My 8 month old "baby" maltese keeps on destroying things that she's interested in. Be it papers, cellphones, reading glasses, pillows, slippers, furniture, etc. She does this once in a while. Whenever we catch her doing these naughty things, she'll run and hide (I assume she knows that it is wrong). but she keeps on repeating it whenever she have a chance. We already adjusted to her by placing things where she can't reach it, but still happens sometimes. how do we stop this?


----------



## Summergirl73 (Sep 18, 2011)

Sadly that is just the puppy stage. The best thing you can do is keep her in a gated area that is completely puppy proofed ~ when you can't keep your 100% attention on her. If you want her with you, you can always attach her leash to you or your chair. Hope things get easier soon. BTW, our Bella can shred paper towels before I even blink lol!

Oh, one more thought. In case you don't already have puzzle toys ~ you might want to invest in a few. I don't have any, but I'm sure the SM members can give you lots of ideas. These toys are said to engage/distract the puppies so that they don't do the "boredom distruction thing" as much


----------



## shellbeme (Mar 1, 2011)

If you yell at her for it, or give her a tap on her behind that would be why she is running. Rocky is really sensitive and if he thinks something has displeased me, you'd think I'd beaten him or something the way he tucks his tail.

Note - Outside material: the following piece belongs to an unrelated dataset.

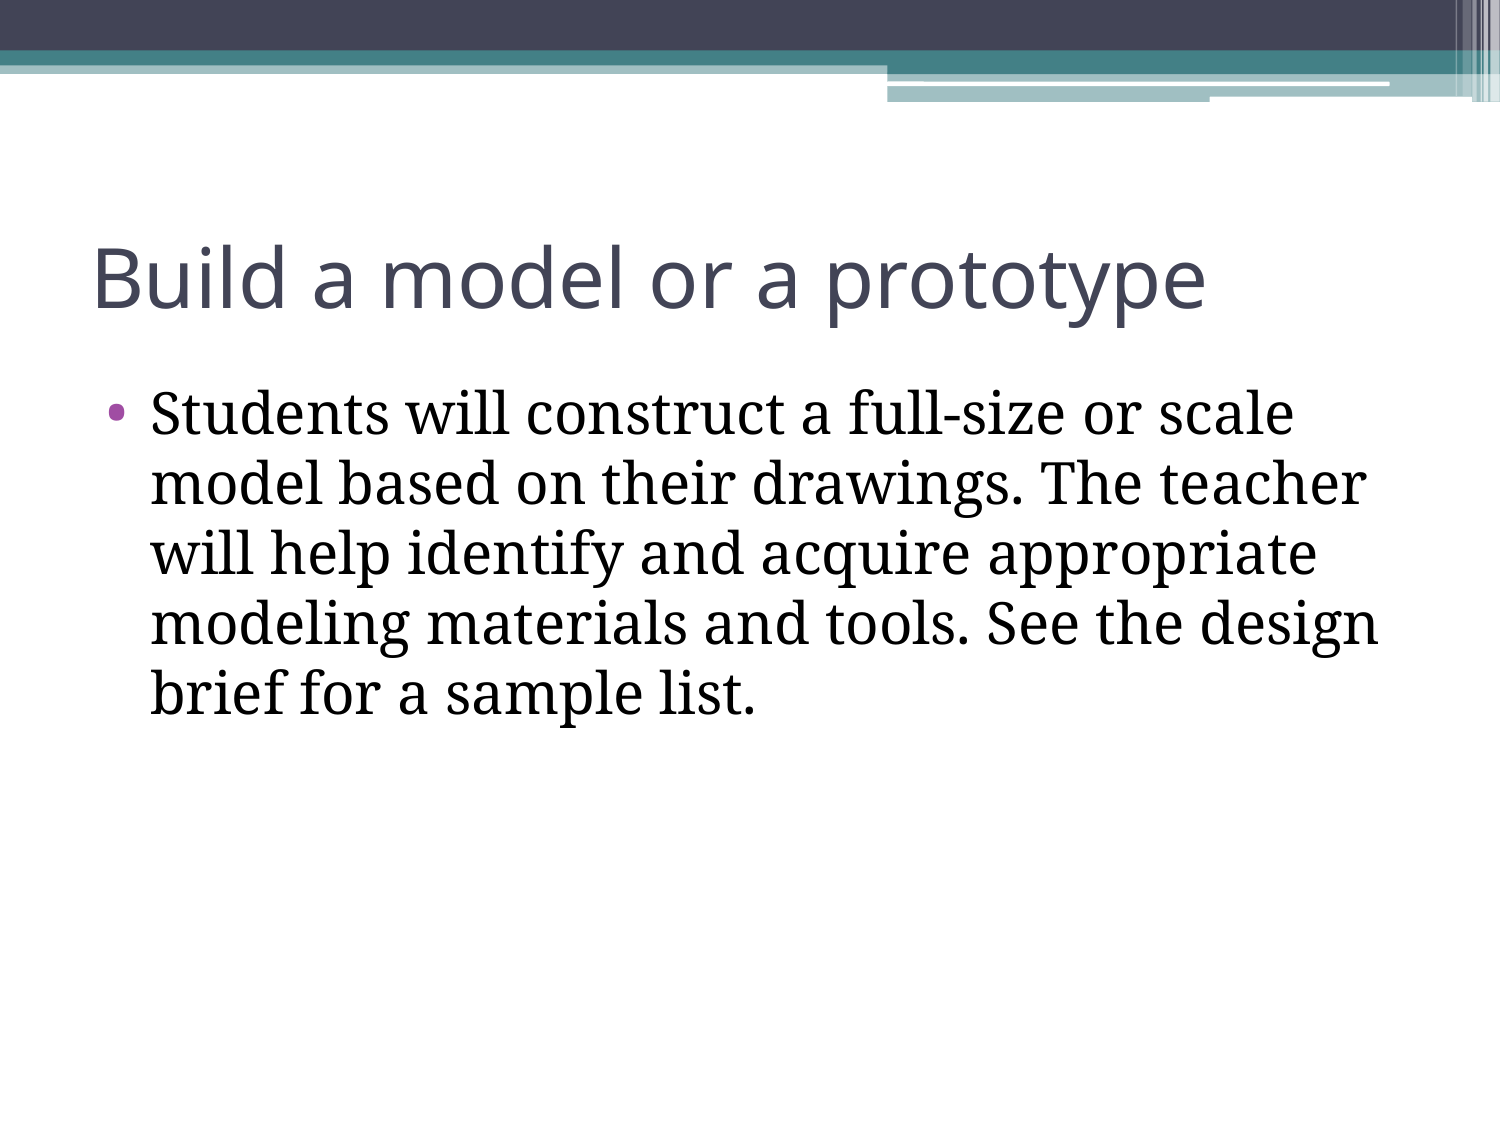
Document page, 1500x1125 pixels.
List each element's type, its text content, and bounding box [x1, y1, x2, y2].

title Build a model or a prototype [75, 187, 1425, 363]
list Students will construct a full-size or scale model based on their drawings. The teacher will help identify and acquire appropriate modeling materials and tools. See the design brief for a sample list. [75, 368, 1425, 1079]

For chewing on things, it's a good idea to take what she is chewing on and give her something that is more appropriate, whether that is a toy or something like a bully stick.


----------



## jmm (Nov 23, 2004)

1. If a dog can reach an item, it is a dog toy. It is up to you to keep items safe from her reach or keep her safely confined. 
2. Items that you hold or are on your body smell like you. Dogs tend to like things that smell like their owner - hence cell phones, remote controls, and glasses are prime targets. 
3. Your dog does not know that it is wrong. Your dog is running and hiding in response to your body language and voice. 
4. Puppies chew. At your pup's age she is likely cutting her adult molars. Provide her with a wide array of appropriate chew toys.


----------



## Cosy (Feb 9, 2006)

Also, for furniture or immovable objects use Bitter Apple spray.


----------



## munchkn8835 (May 23, 2010)

Ollie has figured out how to get the roll of toilet paper off!! Bitter apple is on the way!!


----------



## maggieh (Dec 16, 2007)

munchkn8835 said:


> Ollie has figured out how to get the roll of toilet paper off!! Bitter apple is on the way!!


At our house the toilet paper sits on top of the tank not on the holder for that reason!


----------